Statement of the Problem: The interplay between the intestinal microbiota and epithelium is an important determinant of host health and nutritional status. Although probiotic bacteria are widely used to prevent and treat the intestinal dysbiosis, their effects on the microbiota and the digestive system compared with indigenous (autoprobiotic) strains have not been investigated. This study aims to evaluate the condition of microbiota and the activity of intestinal enzymes after correction of experimental dysbiosis in rats using probiotic (Enterococcus faecium L3) and autoprobiotic (12 strains of E. faecium).

Methodology & Theoretical Orientation: The experimental dysbiosis in rats induced by administration of ampicillin and metronidazole. Then rats were getting probiotic, autoprobiotic or phosphate buffer (PBS, control-2). In control-1, after administration of water, rats obtained PBS. At the end of the experiment, samples of epithelium and chyme were analyzed biochemically. Fecal samples were studied bacteriologically and by real time PCR.

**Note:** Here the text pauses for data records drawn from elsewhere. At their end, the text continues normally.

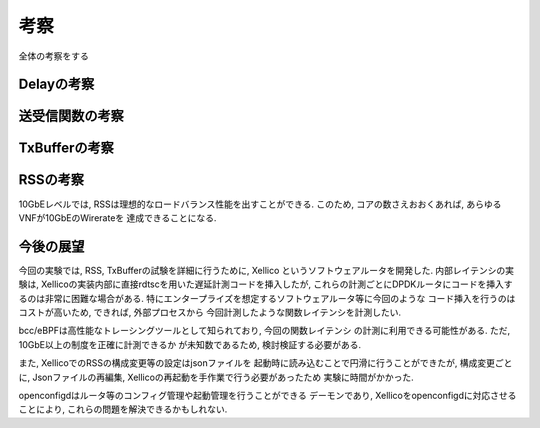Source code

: 

考察
====

全体の考察をする

Delayの考察
-----------

送受信関数の考察
----------------

TxBufferの考察
--------------

RSSの考察
---------

10GbEレベルでは, RSSは理想的なロードバランス性能を出すことができる.
このため, コアの数さえおおくあれば, あらゆるVNFが10GbEのWirerateを
達成できることになる.

今後の展望
----------

今回の実験では, RSS, TxBufferの試験を詳細に行うために, Xellico
というソフトウェアルータを開発した. 内部レイテンシの実験は,
Xellicoの実装内部に直接rdtscを用いた遅延計測コードを挿入したが,
これらの計測ごとにDPDKルータにコードを挿入するのは非常に困難な場合がある.
特にエンタープライズを想定するソフトウェアルータ等に今回のような
コード挿入を行うのはコストが高いため, できれば, 外部プロセスから
今回計測したような関数レイテンシを計測したい.

bcc/eBPFは高性能なトレーシングツールとして知られており, 今回の関数レイテンシ
の計測に利用できる可能性がある. ただ, 10GbE以上の制度を正確に計測できるか
が未知数であるため, 検討検証する必要がある.

また, XellicoでのRSSの構成変更等の設定はjsonファイルを
起動時に読み込むことで円滑に行うことができたが, 構成変更ごとに,
Jsonファイルの再編集, Xellicoの再起動を手作業で行う必要があったため
実験に時間がかかった.

openconfigdはルータ等のコンフィグ管理や起動管理を行うことができる
デーモンであり, Xellicoをopenconfigdに対応させることにより,
これらの問題を解決できるかもしれない.

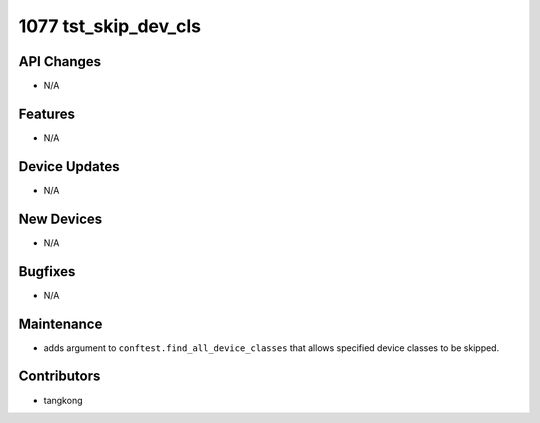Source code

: 1077 tst_skip_dev_cls
#####################

API Changes
-----------
- N/A

Features
--------
- N/A

Device Updates
--------------
- N/A

New Devices
-----------
- N/A

Bugfixes
--------
- N/A

Maintenance
-----------
- adds argument to ``conftest.find_all_device_classes`` that allows specified device classes to be skipped.

Contributors
------------
- tangkong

Findings: After using probiotic or autoprobiotic, dyspeptic symptoms and microbiota disorders disappeared faster than in control-2. Autoprobiotic, but not probiotic, promoted bifidogenic effect and increased populations of E. coli and Fecalobacterium sp. in feces. Aminopeptidase N activity decreased in the epithelium or tended to decrease in the chyme after use autoprobiotic. Tissue-nonspecific alkaline phosphatase activity, separated from the total activity by inhibiting levamisole, tended to decrease in the epithelium after use autoprobiotic, and Intestinal alkaline phosphatase – in the epithelium and the chyme after use autoprobiotic or probiotic. Maltase activity in the chyme tended to increase after use autoprobiotic, but tended to decrease after use probiotic.

Conclusion & Significance: Specific effects of probiotic and autoprobiotic enterococci on intestinal microbiota and digestion have been demonstrated. The results may be useful for development of a new therapeutic strategy based on autoprobiotic usage in the correction of intestinal dysbiosis. The work was supported by the Russian Science Foundation Number: 16-15-10085.